# Pickin & Grinin



## snapper (Aug 22, 2005)

My small garden is doing incredible this year, 100 pounds red potatoes, 50 pounds of sweet onions up to 1 pound each, all the yellow and acorn squash I can eat and now the tomatoes,peppers and okra are comming on strong. I planted corn after digging my potatoes and it is about 3 foot tall. Here is a few recent pictures.


----------



## Meadowlark (Jul 19, 2008)

Very nice!! Your pictures are such good quality.

How are you preserving the different vegetables?


----------



## Briscoe (May 26, 2005)

very nice


----------



## snapper (Aug 22, 2005)

I put the potatoes and onions on racks in the garage to keep them cool and dry and the rest is being eating and alot is givin away.


----------



## czechgrubworm (May 17, 2006)

Okay, what size is your garden?
What are you fertilizing with?
How often you water?
I live south of Dallas, so I be the humidity helps you.. that garden looks great.. and yea, what camera u using too.. great pics.


----------



## snapper (Aug 22, 2005)

I down sized from last year a little bit so it's about 20'x40'. I use miricle grow to start the small plants then I use wal-mart 13-13-13 and water heavy to work in the fertilizer. My camera is a Kodak easy share z740 5.0 megapixel.


----------



## BIG JIMMIE (May 21, 2004)

thats some fine looking vittles you got there


----------



## Profish00 (May 21, 2004)

nice


----------



## czechgrubworm (May 17, 2006)

thanks.. please share more, really enjoy your garden..the wind south of dallas just about blew my garden out of the dirt last night. wow, what a storm..


----------



## huntinguy (Aug 22, 2005)

good looking produce there! what are the smaller dark green peppers?


----------



## speckle-catcher (May 20, 2004)

look like poblanos to me. my poblano plant hasn't done squat yet - but I think they are slow to mature.


----------



## snapper (Aug 22, 2005)

The smaller peppers are pablano's, they didn't get as big as I thought they would but they taste great. They also seem to grow very slowly compared to my other peppers. I have had some really good sized bell peppers and banana peppers though.


----------



## LEAP YR. BABY (Apr 2, 2009)

Very impressive. My approach is similar to yours. Just wish the outcome was too!


----------



## BEER4BAIT (Jun 24, 2005)

speckle-catcher said:


> look like poblanos to me. my poblano plant hasn't done squat yet - but I think they are slow to mature.

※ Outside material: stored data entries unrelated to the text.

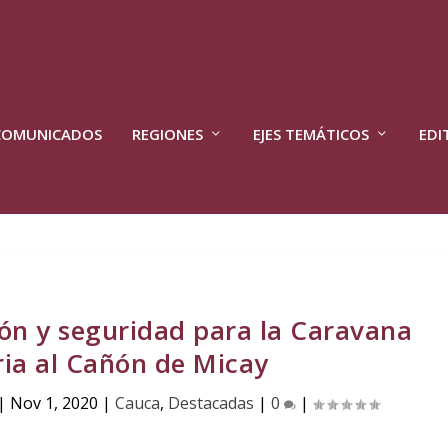
COMUNICADOS
REGIONES
EJES TEMÁTICOS
EDI
ión y seguridad para la Caravana
ia al Cañón de Micay
|
Nov 1, 2020
|
Cauca
,
Destacadas
|
0
|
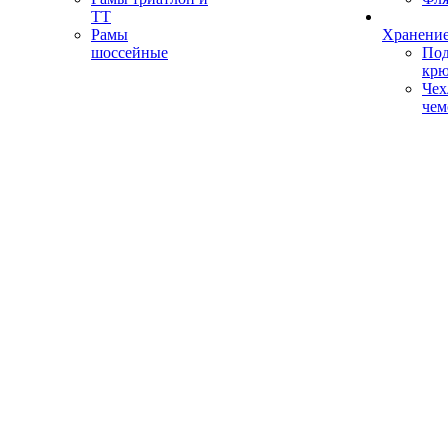
ТТ
Рамы
Хранение
шоссейные
Под
кр
Чех
чем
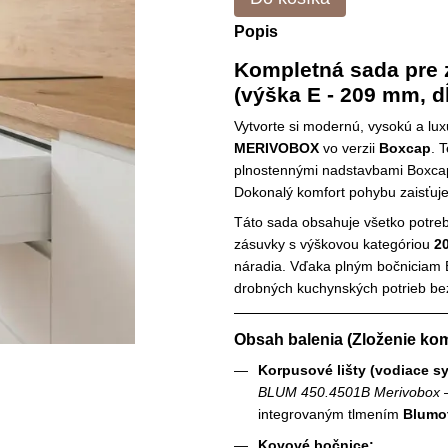
Popis
Kompletná sada pr
(výška E - 209 mm, dĺ
Vytvorte si modernú, vysokú a 
MERIVOBOX
vo verzii
Boxcap
. 
plnostennými nadstavbami Boxcap
Dokonalý komfort pohybu zaisťuj
Táto sada obsahuje všetko potreb
zásuvky s výškovou kategóriou
2
náradia. Vďaka plným bočniciam Bo
drobných kuchynských potrieb bez 
Obsah balenia (Zloženie kom
Korpusové lišty (vodiace s
BLUM 450.4501B Merivobox
–
integrovaným tlmením
Blumo
Kovové bočnice:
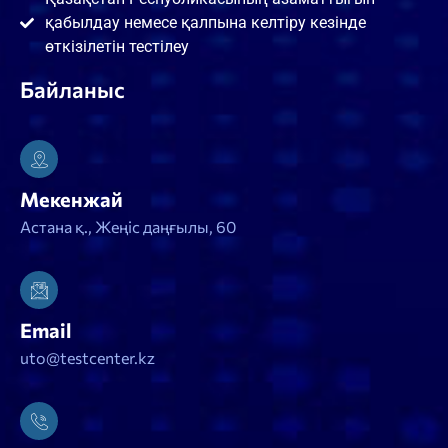
қабылдау немесе қалпына келтіру кезінде
өткізілетін тестілеу
Байланыс
Мекенжай
Астана қ., Жеңіс даңғылы, 60
Email
uto@testcenter.kz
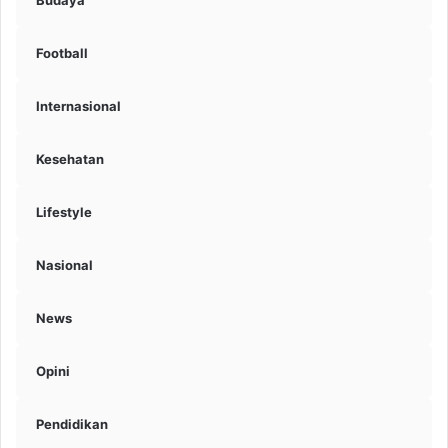
Budaya
Football
Internasional
Kesehatan
Lifestyle
Nasional
News
Opini
Pendidikan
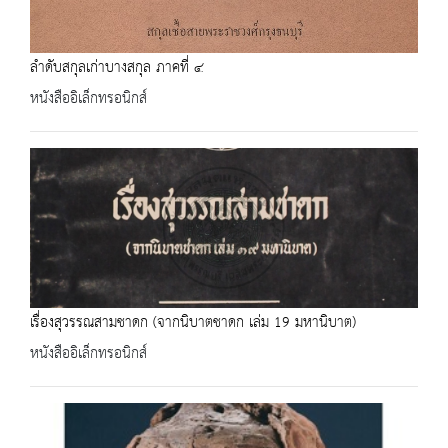
ลำดับสกุลเก่าบางสกุล ภาคที่ ๔
หนังสืออิเล็กทรอนิกส์
เรื่องสุวรรณสามชาดก (จากนิบาตชาดก เล่ม 19 มหานิบาต)
หนังสืออิเล็กทรอนิกส์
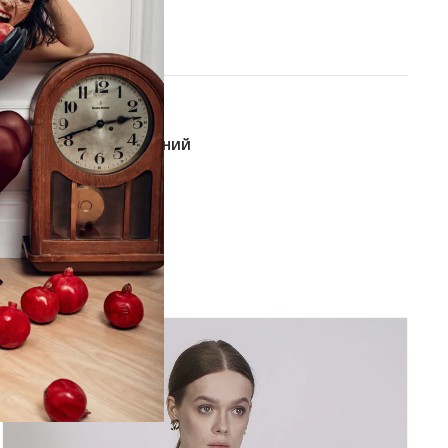
В КОРЗИНУ
ОБАВИТЬ В СПИСОК ЖЕЛАНИЙ
-10%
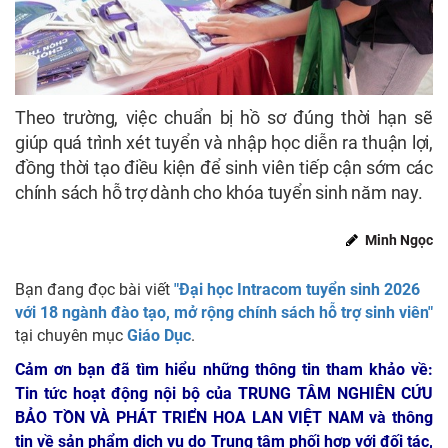
Theo trường, việc chuẩn bị hồ sơ đúng thời hạn sẽ
giúp quá trình xét tuyển và nhập học diễn ra thuận lợi,
đồng thời tạo điều kiện để sinh viên tiếp cận sớm các
chính sách hỗ trợ dành cho khóa tuyển sinh năm nay.
Minh Ngọc
Bạn đang đọc bài viết
"Đại học Intracom tuyển sinh 2026
với 18 ngành đào tạo, mở rộng chính sách hỗ trợ sinh viên"
tại chuyên mục
Giáo Dục
.
Cảm ơn bạn đã tìm hiểu những thông tin tham khảo về:
Tin tức hoạt động nội bộ của TRUNG TÂM NGHIÊN CỨU
BẢO TỒN VÀ PHÁT TRIỂN HOA LAN VIỆT NAM
và thông
tin về sản phẩm dịch vụ do Trung tâm phối hợp với đối tác,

I use rose food and lots of water and yes peppers are slow I start my seeds in Dec. and they are just now as big as my hand. Want something cool let them turn red on the vine and they get sweeter


----------



## speckle-catcher (May 20, 2004)

you talking about bells or poblanos?


----------



## BEER4BAIT (Jun 24, 2005)

poblanos I use what I can then dry the rest for chilli powder and salsa


----------